Since that reassurance from the Governor as he introduced CA Notify last week, the opt-in rate of 25% so far offers some new hope.
“This is a situation where something is better than nothing. Widespread adoption would of course be more useful than what we have now. But I do think that it’s possible that we’ll get there,” said Dr. Russell Buhr, Pulmonologist, UCLA Health. “And we have to remember too that not everybody in California has a smartphone that’s capable of running the software either.”
Due to the system design, developers say there is no exact data on those who have opted in. The app uses Bluetooth to track when smartphones have been in close range for over 15 minutes. Users would get a phone notification should someone they’ve been exposed to test positive for COVID-19. And those notifying others of a positive test would be anonymous.

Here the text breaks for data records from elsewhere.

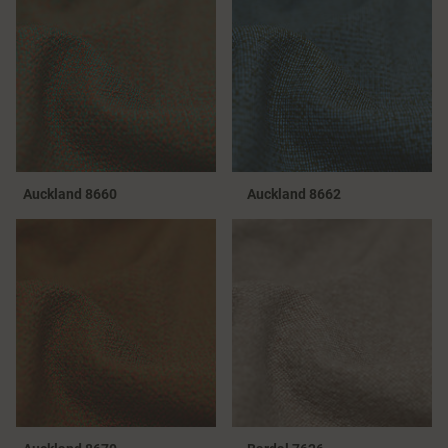
Auckland 8660
Auckland 8662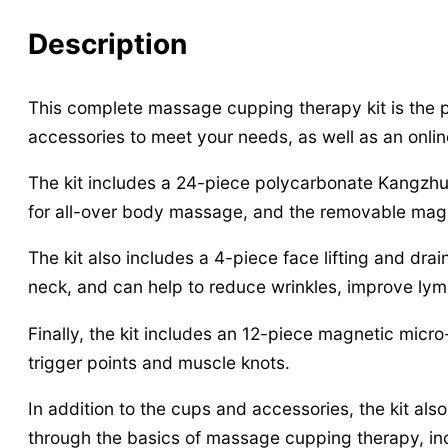
Description
This complete massage cupping therapy kit is the pe
accessories to meet your needs,
as well as an onlin
The kit includes a 24-piece polycarbonate Kangzh
for all-over body massage,
and the removable magne
The kit also includes a 4-piece face lifting and dra
neck,
and can help to reduce wrinkles,
improve lymp
Finally,
the kit includes an 12-piece magnetic micro
trigger points and muscle knots.
In addition to the cups and accessories,
the kit al
through the basics of massage cupping therapy,
in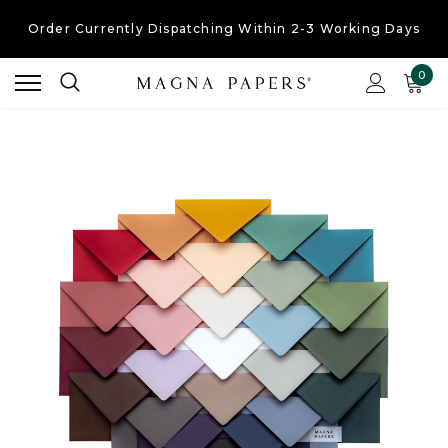
Order Currently
Dispatching Within 2-3 Working Days
Free UK Shipping
On Orders Over £30
0
Order Currently
Dispatching Within 2-3 Working Days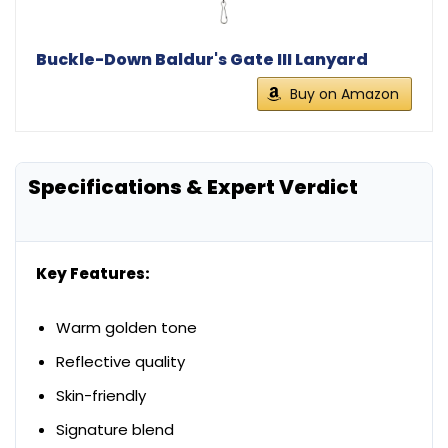
Buckle-Down Baldur's Gate III Lanyard
Buy on Amazon
Specifications & Expert Verdict
Key Features:
Warm golden tone
Reflective quality
Skin-friendly
Signature blend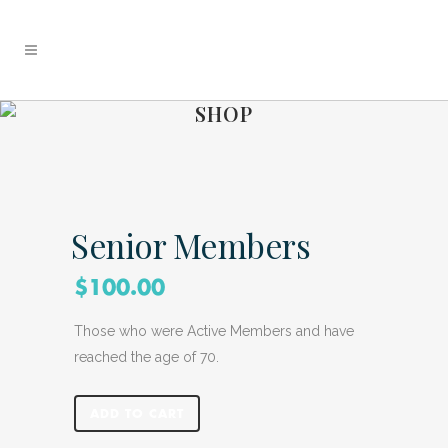
SHOP
Senior Members
$
100.00
Those who were Active Members and have
reached the age of 70.
ADD TO CART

“Hopefully, no one uses it for nefarious activities and sell your information. If they don’t do that that’d be great. But as long as it’s very clear that that’s not being used for that then it’s good to go,” said California resident David Simmons.
The state and developers have stressed privacy protection. The identifiers exchanged through the platform are not linked to your identity or location but many Californians are skeptical for other reasons.
“I just don’t think it’d be accurate enough for me to actually get in my car and go get tested. I’m careful so I don’t think I’d be alerted anyway,” said Californian Jim Bunch.
Ideally, the app would sway more people to isolate and get tested, when necessary.
Health officials say every preventative measure helps especially now due to the swell of cases that have Intensive Care Units stretched to the limit.
“When I looked at the dashboard this morning, we were 58 intensive care unit beds in Los Angeles County where there are 7.8 million adults. That’s like one ICU bed for 135,000 adults. That’s not a great situation for us to be in right now,” said Dr. Buhr.
Officials say wider use of the app would obviously improve effectiveness.
According to research by Oxford University, just 15% uptake of an exposure notification system can cut infections by 15% and deaths by 11%.